Increasingly, lines of businesses realize that to become more responsive, they must accelerate the flow of information, analysis and the decision-making. Major benefits of operational BI - awareness, which extend beyond strategic and tactical decision-making to daily management, include:

  • A real-time visibility into business processes (this would require automated processes through the use of Business Process Management suites (BPMs)
  • An increased business agility and flexibility
  • A maximized use of resources (human mostly)
  • Minimized risk
  • A collaboration with a broader set of participants

Business Activity Monitoring (BAM) is an event stream capture and has been around for many years. This is a technology and a technique that provide real-time access to key business metrics. The reasons for deploying BAM are to monitor key business objectives, anticipate operational risks, and reduce the time between a material event and taking effective action.

There are many BAM products from platform (e.g. IBM Websphere Business Monitor, Oracle BAM, BEA ProActivity Process Analysis (PA), Aptsoft product.

Business Event Monitoring (BEM) is a way to get machines in real-time to alert people when a business process is going wrong and needs human attention to get back on track. BEM focuses also on the business rules and then alerts humans when something goes wrong. The goal is to speed processes up by minimizing time lost because of an exception. As previously written, BAM monitors business processes in real time in an effort to support operational improvements. Where BAM typically concerns itself with managing a single business process, BEM is generally concerned with monitoring all current processes to provide meaningful alerts and analytics to users. We should think of BEM as real-time data mining. While BEM is not yet part of many vendor offerings, this technology is making an appearance in some products. Vitria Technology's Resolution Accelerator provides BEM capability. Lombardi Software's Undercover Agents provide also BEM functionality.

Operational BI is also about the use of operational intelligence to manage and optimize business processes. When this is deployed, the huge analytical power of BI is unleashed on everyday processes that can generate improvements in real-time. This can exist alongside traditional BI, helping organizations to improve business operations both at strategic and business process levels.
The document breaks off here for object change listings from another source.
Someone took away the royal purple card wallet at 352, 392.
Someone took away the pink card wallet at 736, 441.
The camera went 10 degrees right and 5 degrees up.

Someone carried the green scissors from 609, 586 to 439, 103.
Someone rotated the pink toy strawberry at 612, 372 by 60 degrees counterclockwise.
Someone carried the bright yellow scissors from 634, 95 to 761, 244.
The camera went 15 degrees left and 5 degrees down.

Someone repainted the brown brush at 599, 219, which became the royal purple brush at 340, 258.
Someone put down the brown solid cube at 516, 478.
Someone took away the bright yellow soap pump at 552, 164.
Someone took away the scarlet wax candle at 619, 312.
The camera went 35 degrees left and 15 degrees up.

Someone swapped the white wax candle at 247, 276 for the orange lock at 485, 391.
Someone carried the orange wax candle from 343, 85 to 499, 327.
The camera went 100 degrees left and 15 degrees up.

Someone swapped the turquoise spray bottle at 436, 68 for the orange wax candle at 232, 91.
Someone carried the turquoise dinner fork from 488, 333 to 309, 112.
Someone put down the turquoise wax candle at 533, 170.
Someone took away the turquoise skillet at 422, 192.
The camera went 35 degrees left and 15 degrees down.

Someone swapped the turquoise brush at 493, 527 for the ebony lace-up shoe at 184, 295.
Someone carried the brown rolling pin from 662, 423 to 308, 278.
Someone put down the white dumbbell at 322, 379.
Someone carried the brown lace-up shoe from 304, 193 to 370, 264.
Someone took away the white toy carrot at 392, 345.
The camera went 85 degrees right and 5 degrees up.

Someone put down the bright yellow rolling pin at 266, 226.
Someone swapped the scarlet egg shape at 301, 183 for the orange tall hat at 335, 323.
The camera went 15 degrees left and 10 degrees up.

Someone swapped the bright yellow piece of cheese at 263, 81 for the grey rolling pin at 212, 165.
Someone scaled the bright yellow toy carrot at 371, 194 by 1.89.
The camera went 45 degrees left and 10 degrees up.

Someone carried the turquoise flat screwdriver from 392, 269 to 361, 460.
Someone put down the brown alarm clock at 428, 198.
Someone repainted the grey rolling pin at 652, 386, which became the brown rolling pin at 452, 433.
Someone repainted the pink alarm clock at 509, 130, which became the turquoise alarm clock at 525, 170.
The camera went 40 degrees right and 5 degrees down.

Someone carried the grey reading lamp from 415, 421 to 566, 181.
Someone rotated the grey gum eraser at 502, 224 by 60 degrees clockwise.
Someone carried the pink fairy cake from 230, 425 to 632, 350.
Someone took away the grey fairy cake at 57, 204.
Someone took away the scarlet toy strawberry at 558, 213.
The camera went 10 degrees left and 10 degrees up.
Operational BI is the way BI vendors try to sell “type of BAM” applications, but…

Currently, most of Operational BI products refer only to data sensors.

Are they linked to BPM? It seems not because they still continue to use ETL and data access replication principles. Additionally BI vendors are not the best vendors to follow some of the trends about BEM which is often seen as an extension to BAM.

Some vendors like Systar pretend to be “BAM” but are in the same basket than the BI vendors in that case. And only BPM vendors with BAM features are able top provide such link. In counterpart BAM products often do not store good historical data like for example a BI do. It is then difficult to make comparison between operation data with historical data.

As already described, the ultimate goal of BAM environments is to immediately react from dashboards and the goal of BEM is to link the detection of events (including compound events collected for example by CEP) and then provide different management features like : diagnosis help, root cause analysis, management by exception. All of those require BAM (or operational BI) to work closer with the event generator: BPM in particular or other sensors. If we link those at data level only we miss the point. That means that every time we change a process we would have for example to reconfigure the data access, KPI and so on. Operational BI products are not
bad solutions but good for some customers and not enough for others.

The term BAM may become out of vogue in the future and vendors will turn to marketing their products under the banner of Operational BI. BI and BPM are two separate technology areas, complement each other and will converge over the next three to five years. Currently they are being used today in their respective worlds with very little overlap.